By the time we left for the gym, chapter 24 was in really good shape. Getting rid of 27 allowed me to see more clearly what had to happen in 24-26. Today’s goal in to rewrite Chapter 25 (minimum goal) and to rewrite 25 & 26 (maximum goal).

That’s the way it works in my head.

Back and flying

Ever have an experience that was so amazing on several levels that you don’t want to talk about for fear of somehow disturbing or diluting the memory?

That’s what the poetry weekend retreat was like for me. That’s also why you won’t be getting many details, except that it was a much-needed creative and spiritual boost. I will say that I had one of the best runs of my life, thanks to the freakish January weather. And I wrote a lot of poems – none are fit for public consumption.

Today is Christmas #3. The last of our brood is up visiting with a buddy and if they ever wake up, the presents are waiting under the tree. Tomorrow the decorations will come down and the new year will truly begin.

I finally figured out my Resolution. (Back story – I have been working on this for weeks. Instead of writing a resolution, I kept making to-do lists, which is a very different thing.) My resolution this year is to live with kavannah, a Hebrew word that refers to mindfulness, especially in prayer, directing the energies of the heart, and an awareness that I rarely have, and would very much like to cultivate. When I get busy, I tend to let life blur around me, and then I complain about it. I don’t want to do that anymore. So I will work on being a little slower and a little more aware this year. Yay! (Thanks, Deb H., for the word I was looking for.)
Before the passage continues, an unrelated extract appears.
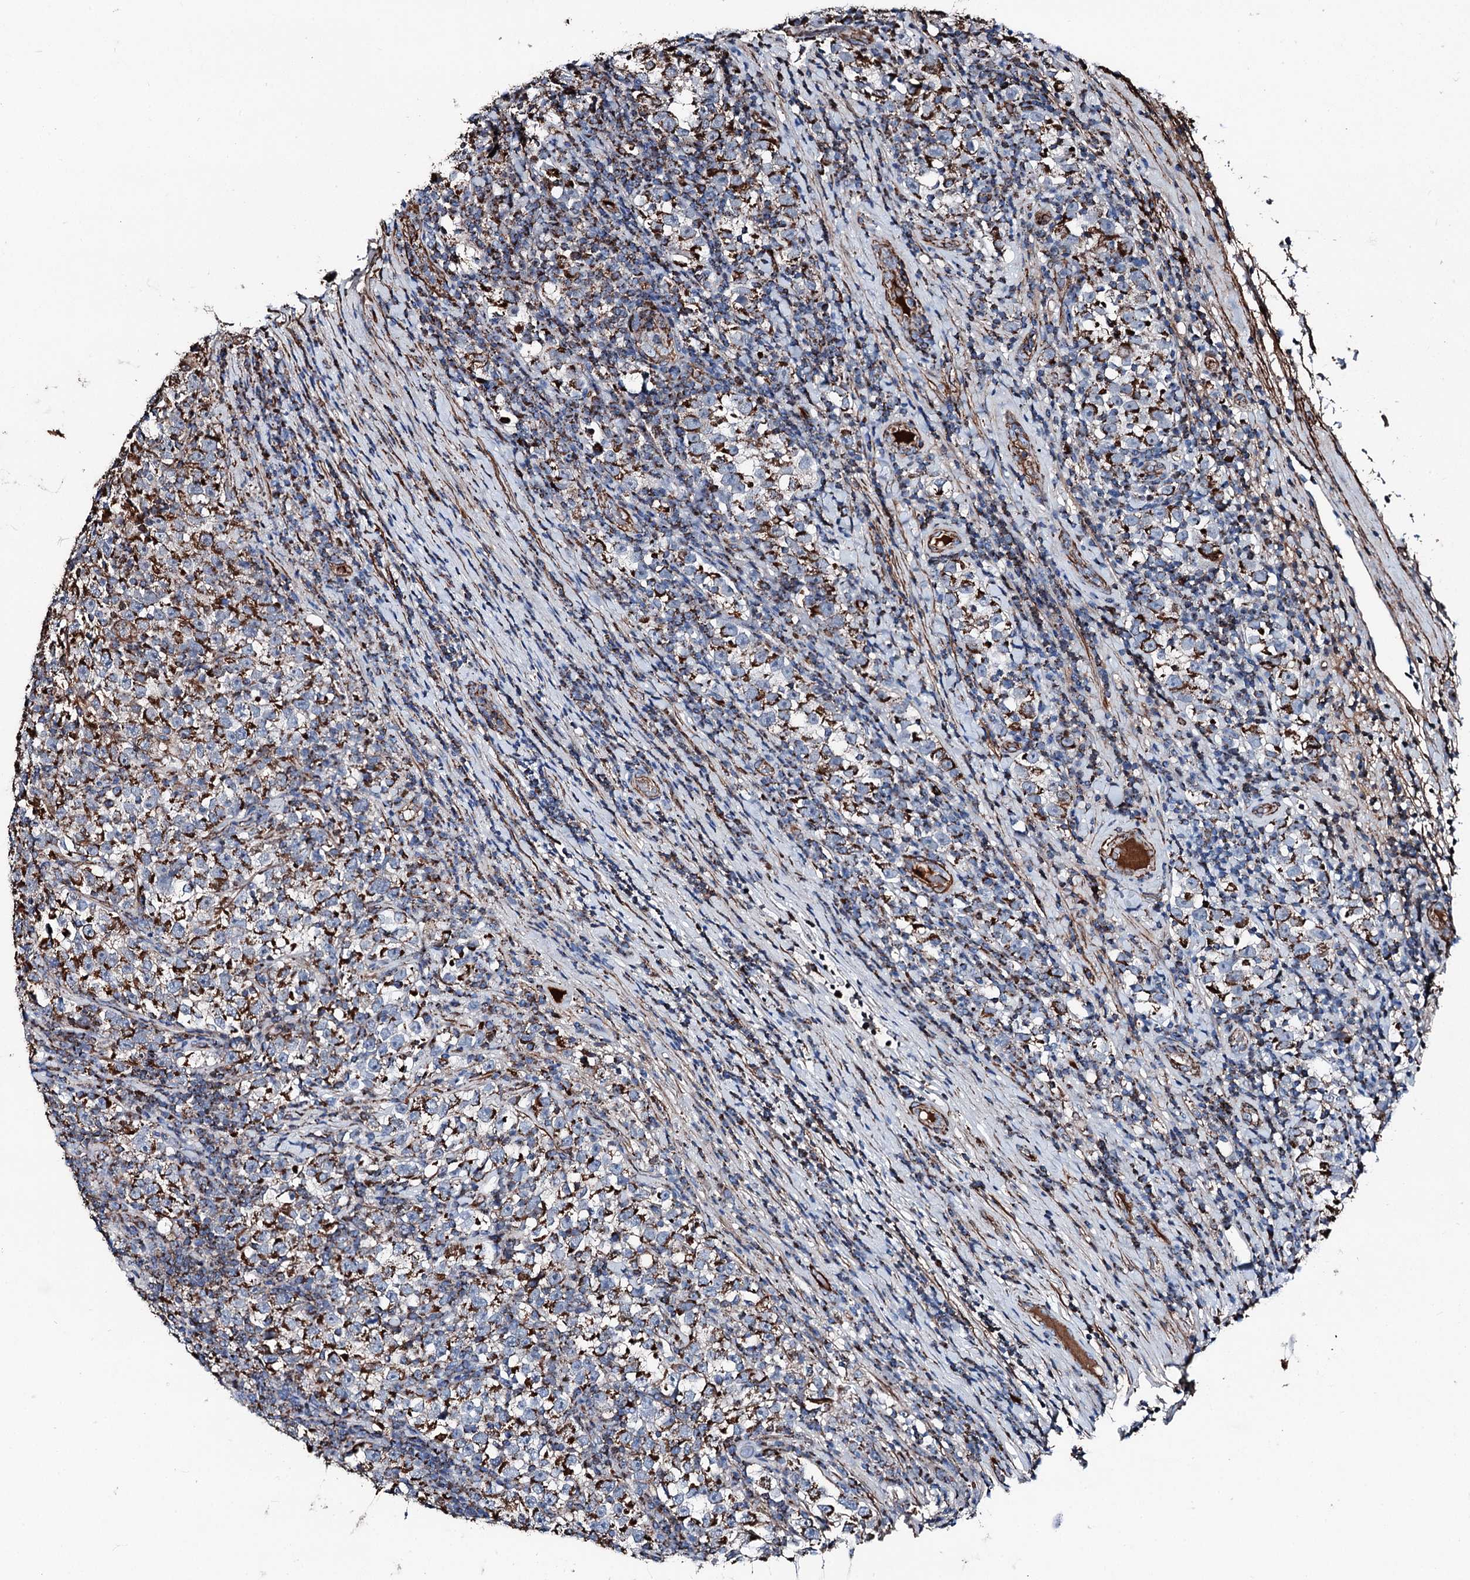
{"staining": {"intensity": "strong", "quantity": "25%-75%", "location": "cytoplasmic/membranous"}, "tissue": "testis cancer", "cell_type": "Tumor cells", "image_type": "cancer", "snomed": [{"axis": "morphology", "description": "Normal tissue, NOS"}, {"axis": "morphology", "description": "Seminoma, NOS"}, {"axis": "topography", "description": "Testis"}], "caption": "Immunohistochemical staining of seminoma (testis) exhibits strong cytoplasmic/membranous protein positivity in approximately 25%-75% of tumor cells.", "gene": "DDIAS", "patient": {"sex": "male", "age": 43}}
Last night we celebrated my mom’s 76th birthday. The best part was watching her argue with dad because they couldn’t agree how old she was. Heh.

Back to deadlining….

More great reasons to move to Central New York

This part of the country is quickly becoming a literary hub in the United States. There is already a very long list of authors, poets, and illustrators who live here. Then Suzan-Lori Parks moved here a few months ago.

And the latest news?

Tamora Pierce is moving here, too. Yep. It’s the truth.

See, I told you this is the best place in the world.
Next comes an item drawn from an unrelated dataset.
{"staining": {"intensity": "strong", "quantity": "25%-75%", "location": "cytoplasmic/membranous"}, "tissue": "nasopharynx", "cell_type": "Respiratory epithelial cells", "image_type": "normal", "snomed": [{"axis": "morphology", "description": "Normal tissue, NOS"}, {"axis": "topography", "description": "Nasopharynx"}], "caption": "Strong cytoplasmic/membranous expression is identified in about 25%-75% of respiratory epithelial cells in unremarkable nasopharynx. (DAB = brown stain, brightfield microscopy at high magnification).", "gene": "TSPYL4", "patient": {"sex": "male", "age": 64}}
For those of you lucky enough to live here – I know what you want to do on Saturday. You want to participate in the 10th annual Paige’s Butterfly Run. This run is held in the memory of Paige Yeomans Arnold, a strong, gentle, beautiful child who died of leukemia in 1994. The Run raises money for cancer research, to support families who have a child fighting cancer, and for a scholarship in Paige’s honor.

You can participate in a certified 5K run, or (if you are out of shape like me) you can enjoy the 3K fun run/walk. BH and I will both be there. I’ll probably be bringing up the rear. You have to register by tomorrow, though, so hurry!

Paige’s mother, Ellen Yeomans, is a dear friend of mine. Not only is she a terrific author, but she is the area’s SCBWI regional adviser, and she teaches courses in children’s literature. She is one of the movers and shakers who are defining the area as a literary hub.